The irony was not lost on him. He would be cast away from her realm and still skim its surface with not half a mind for what she wanted from him, teasing her foolishly like a child. She had no cares for those who chose to run their fingers in the sweet air between her corpse and theirs. She only cared for those who entered to touch her livid skin, tracing invisible artwork in silent exhilaration along the surface of her defiled body before she pulled them in closer. She was no heavenly body, then; she drew men to their deaths inexorably. A devil. Her song was perfect and deadly.
To be cast out of Eden…
But was it to be cast out?
She did not push away the men who had consumed her crop; she seized their young bodies and refused to let them go until her lips were upon theirs for eternity. Did she love her children? Did she seek them out, anxious to have them to return to her breast? Was to consume the fruit then to become a child of the Goddess of the Sea?
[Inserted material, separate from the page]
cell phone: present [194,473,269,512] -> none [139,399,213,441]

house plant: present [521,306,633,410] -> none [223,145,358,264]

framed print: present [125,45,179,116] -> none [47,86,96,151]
He looked at the fruit in his palm and lifted it to his waiting lips, feeling the roughness brushing on them like a first kiss under a pale moon- the forbidden love released in a single syllable of affection. The teeth sinking deep into cowering flesh crying deep red colours, bleeding and watery; the give and take until nothing was left except one entity.
The first bite was ecstasy in everything except taste. It had the consistency of a firm apple, albeit dryer yet more permitting than most apples he had ever eaten. Had the taste been better he might have enjoyed consuming the thing for its texture; its flavour was deplorable at best. It was God-be-damned bitter, and though it did not taste of things that would make any normal person vomit it was rather difficult to take in despite his love of food.
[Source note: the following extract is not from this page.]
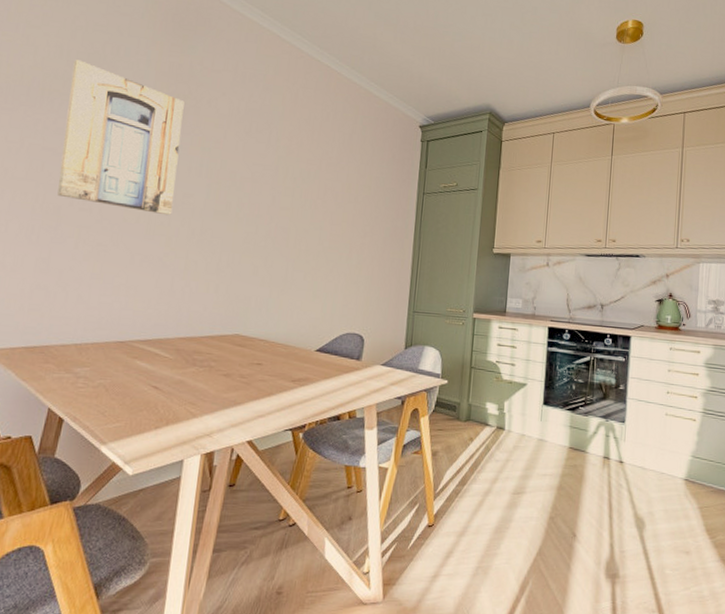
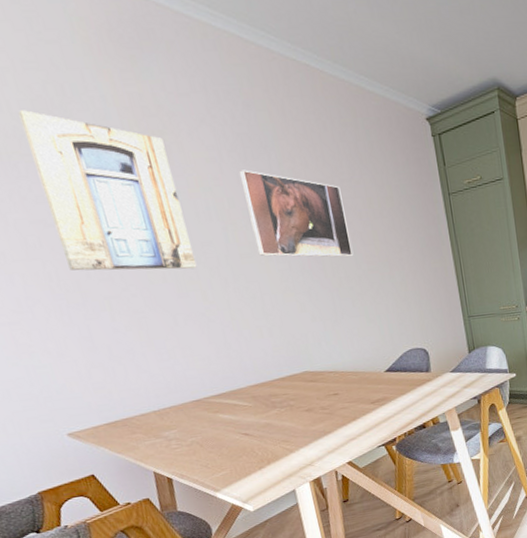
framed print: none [232,139,325,233] -> present [238,169,354,257]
He pondered for a pallid moment what would happen if he ate half the thing, but the second hanging in space and time was not enough to stop himself- he could not. It was as if the decision to make the first bite was enough to stop his body from doing anything else until there was no trace of fruit left; the Maiden having no love for bastard children. He didn't mind. It tasted awful, but he thought of other things while eating like of home and things that weren't home.
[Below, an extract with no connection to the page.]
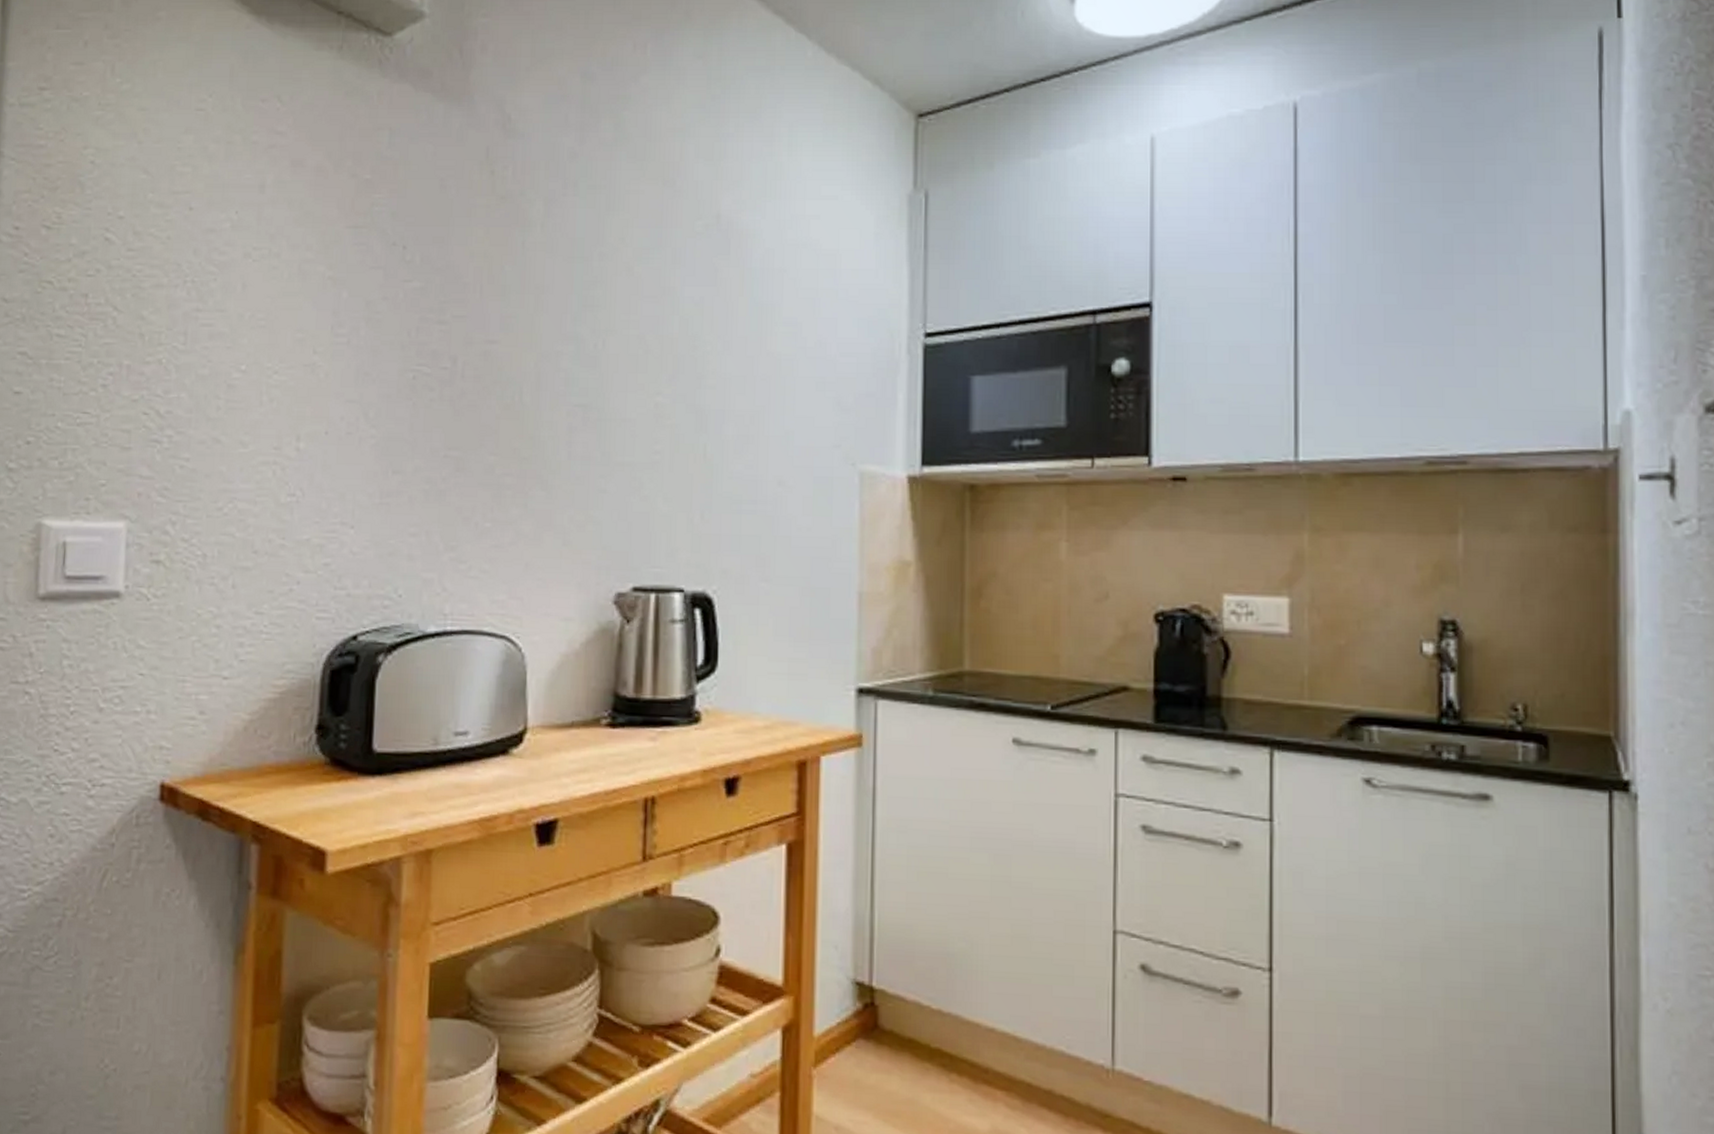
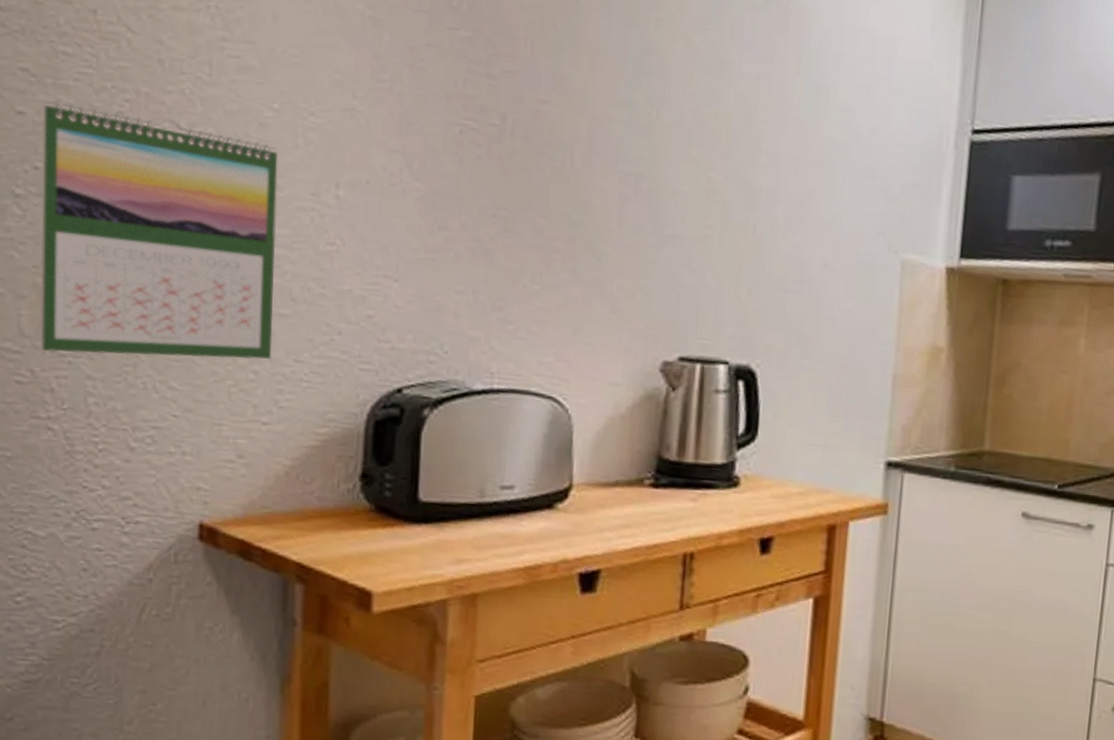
calendar: none [23,377,244,617] -> present [40,98,278,359]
When he was finished, he sat back with a hand resting on the corded muscle over his stomach, contemplating what the future held for him. There was no rewinding the event, no matter how much he regretted it in the future. It was over and done with. There was only the blinding light shining in his face; he could not see the sun for what it held in its heart and in the seas it smiled upon. There was no knowing what song the young maiden's fruit sang inside of him, but he couldn't be bothered with knowing just yet. His mouth was dry.
As his eyes closed to blessed sleep, he could hear the door open and close as the tattoo artist stumbled in to complete his admission into the second most powerful crew in the world. He had gained admittance seconds ago to a more powerful gathering spanning the world and then some, with children that screamed power and ability in the name of their captain, the silent Mother.
The voices of men were soundless as he slipped into dream. He could only hear her song as she whispered lullabies into his head and reached with her arms to greet her new child.